US Online Casino Expansion Hopes Fade As Maine Bill Loses House Vote

Erik Gibbs

The flag of Maine waving from a flagpole

Maine’s legislative journey with LD1777, the bill aimed at legalizing online casinos, has been a tumultuous one. The bill, which would have granted the state’s tribes exclusive rights to offer online casino games, was narrowly defeated Tuesday in the House of Representatives with 74 votes against and 71 in favor.

Despite the setback, the bill’s sponsor, Rep. Laura D. Supica, managed to have the motion sent from the House to the Senate for consideration, leaving a glimmer of hope for its revival. This legislative maneuvering indicates that while the path to legalization is challenging, it is not entirely closed off. The Senate could still pass the bill, and if it does, the House would have the opportunity to reconsider its stance.

The bill aimed to benefit Maine’s indigenous tribes, the Wabanaki Nations, which include the Mi’kmaq Nation, the Houlton Band of Maliseet Indians, the Passamaquoddy Tribe, and the Penobscot Nation. It would have given them exclusive rights to operate online casinos alongside their existing mobile sports betting offerings.

Proponents argued this would create new jobs and boost the state’s economy. Additionally, regulating online casinos could capture revenue already flowing to out-of-state platforms. There would be a 16% tax rate that would potentially generate more than $3.8 million in the next fiscal year, according to previous state-led studies.

Opponents voiced concerns about potential gambling addiction and competition with existing brick-and-mortar casinos, which contribute significantly to state revenue. The bill’s defeat seemed to spell its end.

Two in one week

Earlier in the week, Maryland’s attempt to legalize online casinos met its demise as the legislative session concluded on Monday without the bill advancing. The initiative, which had previously failed to progress last year, did not include online casino revenue in the state’s budget. This once again signaled a lack of legislative appetite for the measure.

Maryland’s bill, SB603, aimed to allow state casinos and VLT operators to offer online casinos, with additional licenses available to certain companies. However, concerns about the potential negative impact on existing VLT parlors and casinos contributed to the bill’s failure to gain traction.

Maine’s situation is unique in that the state’s tribes have been significant proponents of the bill.

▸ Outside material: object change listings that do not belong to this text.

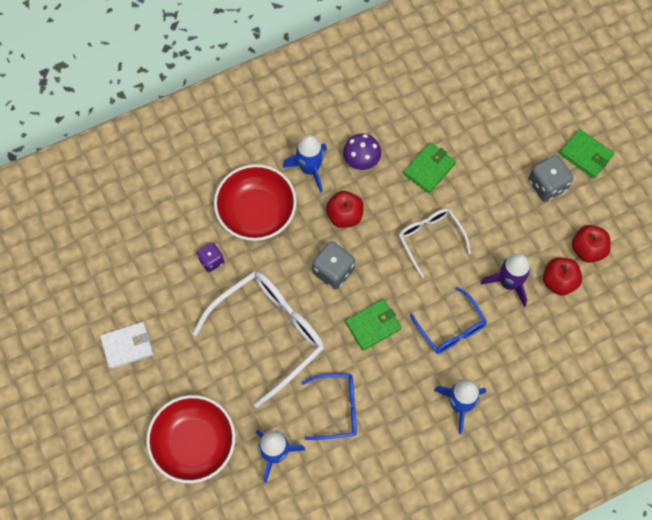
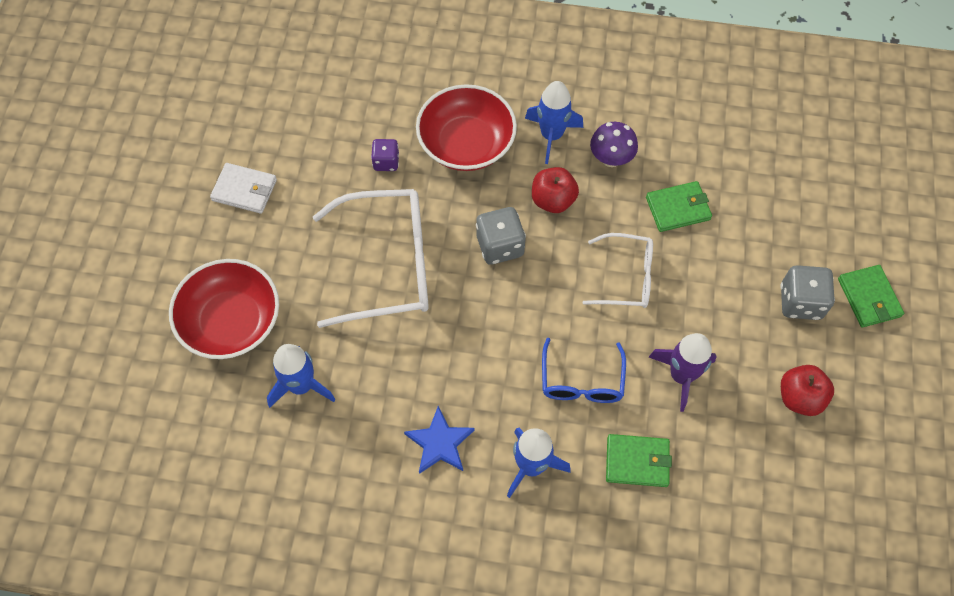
camera: 35 degrees right, 5 degrees down
(337, 408) = (398, 383): blue glasses -> none
(373, 325) = (499, 325): green wallet -> green wallet (637, 461)
(393, 429) = (439, 443): none -> blue star
(430, 239) = (627, 277): white glasses -> white glasses turned 90 degrees clockwise
(559, 281) = (741, 410): red apple -> none

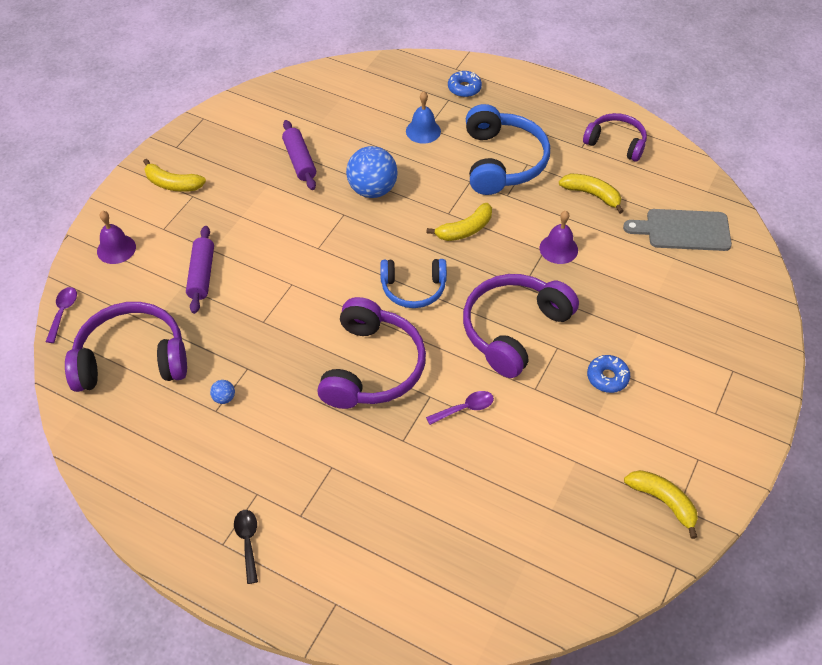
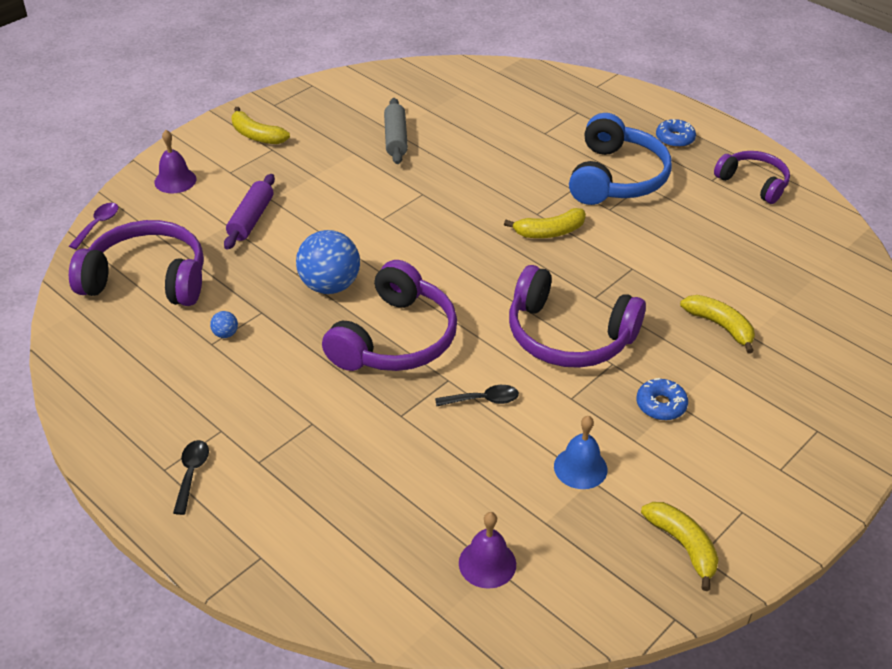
camera: 15 degrees right, 10 degrees down
(299, 161) = (395, 138): purple rolling pin -> grey rolling pin
(372, 190) = (462, 178): blue ball -> blue ball (329, 286)
(413, 289) = (470, 275): blue headphones -> none
(423, 131) = (538, 135): blue bell -> blue bell (580, 468)
(464, 88) = (599, 105): blue donut -> blue donut (674, 139)
(465, 408) = (483, 400): purple spoon -> black spoon
(513, 329) = (568, 336): purple headphones -> purple headphones turned 120 degrees counterclockwise
(558, 249) = (649, 270): purple bell -> purple bell (487, 563)
(592, 194) = (707, 226): yellow banana -> yellow banana (720, 326)
(683, 230) = (804, 280): grey cutting board -> none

They view it as an opportunity to correct past wrongs and create economic development on tribal lands.

The state’s history of complex relations with its tribes adds a layer of significance to the bill’s potential passage. Gov. Janet Mills’ previous support for tribal-only legislation concerning sports betting suggests a possible alignment with the objectives of LD1777. However, her stance on this specific bill remains to be revealed.

If Maine were to succeed in legalizing online casinos, it would be a notable development, especially in light of Maryland’s failed initiative. Maine would become an example of how state-specific dynamics, such as the relationship between the government and indigenous tribes, can influence the outcome of such legislation.

The future of online casino legalization in both Maine and Maryland remains uncertain. However, the efforts in Maine, despite the recent defeat, suggest that the conversation is far from over. The state’s unique circumstances could still pave the way for it to become the next state to legalize online casinos.